Eco-PTZ : caractéristiques des travaux éligibles et modalités d’attestation

Partager par e-mail Partager sur Twitter Imprimer cette page

Source : Actu Environnement 04/12/2014 Batiactu 05/12/2014
Quatre textes réglementaires relatifs à l’éco-PTZ sont parus au Journal officiel du 4 décembre 2014.

La responsabilité d’attester l’éligibilité des travaux de rénovation :

Le décret n° 2014-1437 précise que la responsabilité d’attester l’éligibilité des travaux de rénovation des logements financés par l’éco-prêt à taux zéro (éco-PTZ), repose désormais sur les entreprises qui réalisent ces travaux, soit des entreprises qualifiées RGE (Reconnu Garant de l’Environnement) depuis l’entrée en vigueur de l’éco-conditionnalité des aides le 1er septembre dernier.
Il prévoit aussi l’application pour « l’éco-PTZ copropriétés » d’une rémunération supérieure à celle applicable aux éco-PTZ attribués aux personnes physiques.

Le périmètre des travaux éligibles à l’éco-PTZ précisé :

Le décret n° 2014-1438 précise les modalités de détermination du périmètre des travaux dits « induits » éligibles à l’éco-PTZ, c’est-à-dire ceux indissociablement liés aux travaux d’économie d’énergie mentionnés à l’article R. 319-16 du code de la construction et de l’habitation.
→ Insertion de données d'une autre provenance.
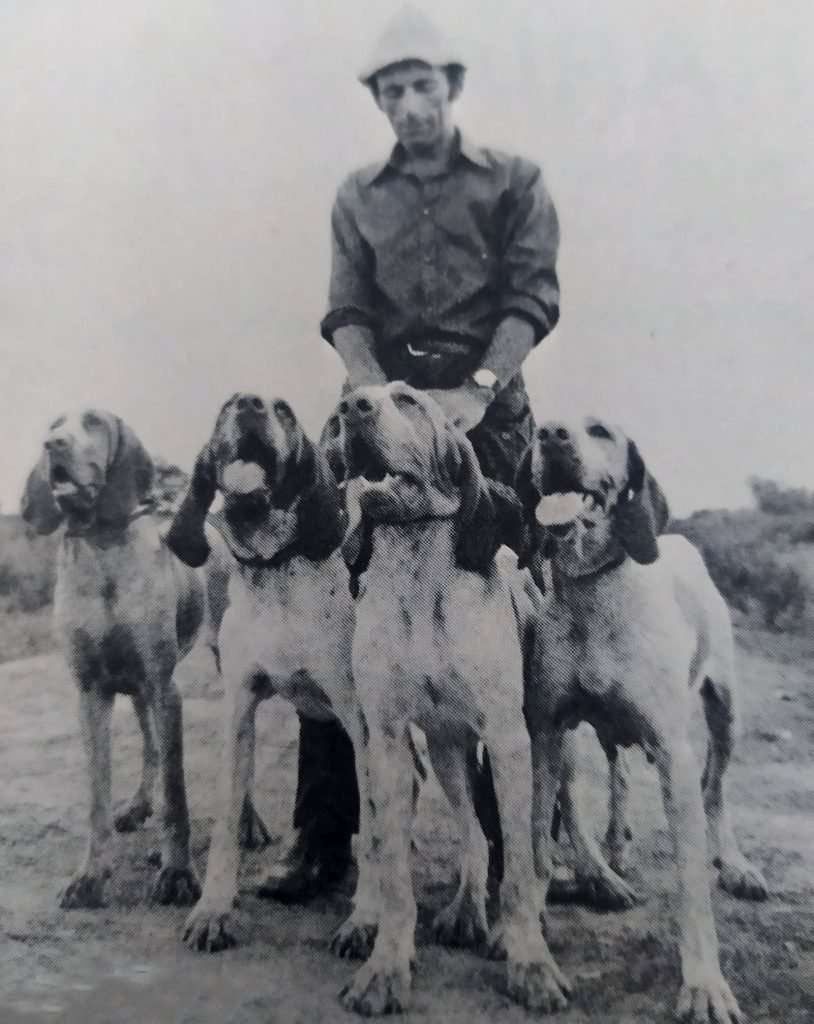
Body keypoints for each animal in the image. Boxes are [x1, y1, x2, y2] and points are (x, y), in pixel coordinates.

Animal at [22, 405, 203, 905]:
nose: (53, 446)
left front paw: (177, 872)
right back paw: (139, 804)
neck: (102, 548)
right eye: (53, 426)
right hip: (137, 693)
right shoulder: (91, 693)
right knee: (150, 748)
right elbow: (96, 796)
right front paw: (91, 874)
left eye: (94, 422)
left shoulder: (165, 687)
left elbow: (177, 793)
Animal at [165, 393, 382, 958]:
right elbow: (225, 824)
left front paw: (367, 920)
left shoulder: (363, 725)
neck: (277, 569)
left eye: (283, 410)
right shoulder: (240, 708)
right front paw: (213, 911)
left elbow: (377, 826)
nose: (250, 404)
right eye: (226, 404)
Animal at [516, 413, 769, 1024]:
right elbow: (535, 844)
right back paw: (614, 849)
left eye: (600, 430)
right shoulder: (546, 733)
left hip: (725, 712)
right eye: (541, 431)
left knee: (715, 787)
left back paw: (734, 862)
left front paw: (704, 985)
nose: (551, 435)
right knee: (617, 773)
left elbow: (692, 884)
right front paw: (531, 949)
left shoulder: (673, 751)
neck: (591, 589)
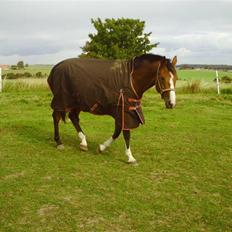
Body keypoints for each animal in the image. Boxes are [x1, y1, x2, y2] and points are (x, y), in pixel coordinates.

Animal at [47, 54, 178, 163]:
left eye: (175, 78)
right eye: (162, 77)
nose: (171, 103)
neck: (132, 79)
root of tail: (56, 67)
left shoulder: (123, 112)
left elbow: (117, 131)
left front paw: (102, 147)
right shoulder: (125, 111)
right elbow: (125, 133)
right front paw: (130, 157)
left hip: (78, 102)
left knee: (73, 117)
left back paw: (83, 142)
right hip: (62, 100)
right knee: (56, 117)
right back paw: (59, 142)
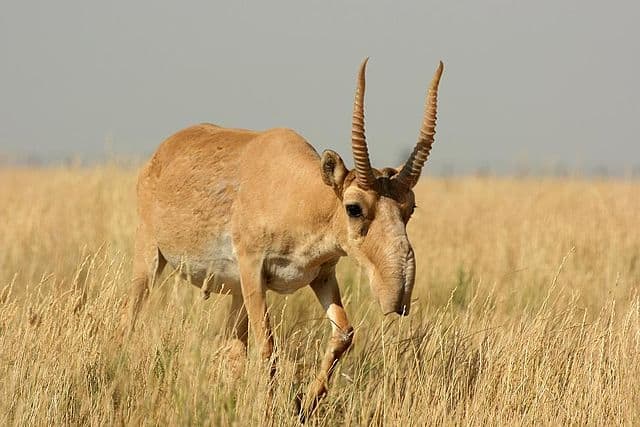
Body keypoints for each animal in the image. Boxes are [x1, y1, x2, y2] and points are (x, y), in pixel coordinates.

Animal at [130, 57, 440, 422]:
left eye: (410, 207)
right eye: (354, 207)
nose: (398, 294)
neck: (299, 194)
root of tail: (162, 152)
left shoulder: (322, 275)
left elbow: (343, 333)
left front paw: (303, 405)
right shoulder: (253, 271)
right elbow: (267, 345)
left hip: (236, 294)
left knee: (231, 350)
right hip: (150, 259)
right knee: (132, 315)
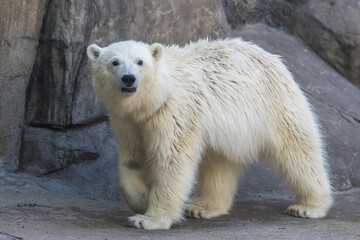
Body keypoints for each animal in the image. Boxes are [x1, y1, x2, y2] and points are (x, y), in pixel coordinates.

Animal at [86, 38, 332, 230]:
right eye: (114, 62)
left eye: (140, 62)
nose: (128, 78)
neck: (158, 95)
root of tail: (274, 59)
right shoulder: (128, 120)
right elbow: (132, 158)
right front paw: (142, 201)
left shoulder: (175, 111)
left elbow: (172, 159)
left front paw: (148, 220)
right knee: (219, 163)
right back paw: (202, 207)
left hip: (274, 105)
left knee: (298, 150)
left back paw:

Ce décret renvoie à L’arrêté du 2 décembre 2014 qui aligne les critères techniques d’éligibilité de l’éco-PTZ sur ceux du CIDD définis à l’article 18 bis de l’annexe IV du code général des impôts et qui précise les travaux induits indissociablement liés aux travaux d’amélioration de la performance énergétique du logement faisant l’objet d’un éco-PTZ.
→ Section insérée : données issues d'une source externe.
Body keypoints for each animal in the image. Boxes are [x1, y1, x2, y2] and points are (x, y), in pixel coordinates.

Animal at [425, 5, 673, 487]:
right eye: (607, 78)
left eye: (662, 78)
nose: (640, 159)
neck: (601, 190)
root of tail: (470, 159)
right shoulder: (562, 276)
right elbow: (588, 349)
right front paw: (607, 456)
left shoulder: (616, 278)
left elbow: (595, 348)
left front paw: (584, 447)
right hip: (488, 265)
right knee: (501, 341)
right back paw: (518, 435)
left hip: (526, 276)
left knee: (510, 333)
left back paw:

Enfin, un deuxième arrêté vient compléter l’ensemble de ces textes : il modifie les niveaux d’exigence requis pour l’obtention d’un éco-PTZ dans les départements de Guadeloupe, de Guyane, de Martinique et de La Réunion et met en place le dispositif de l’éco-PTZ dans le Département de Mayotte ainsi que le dispositif de l’éco-conditionnalité.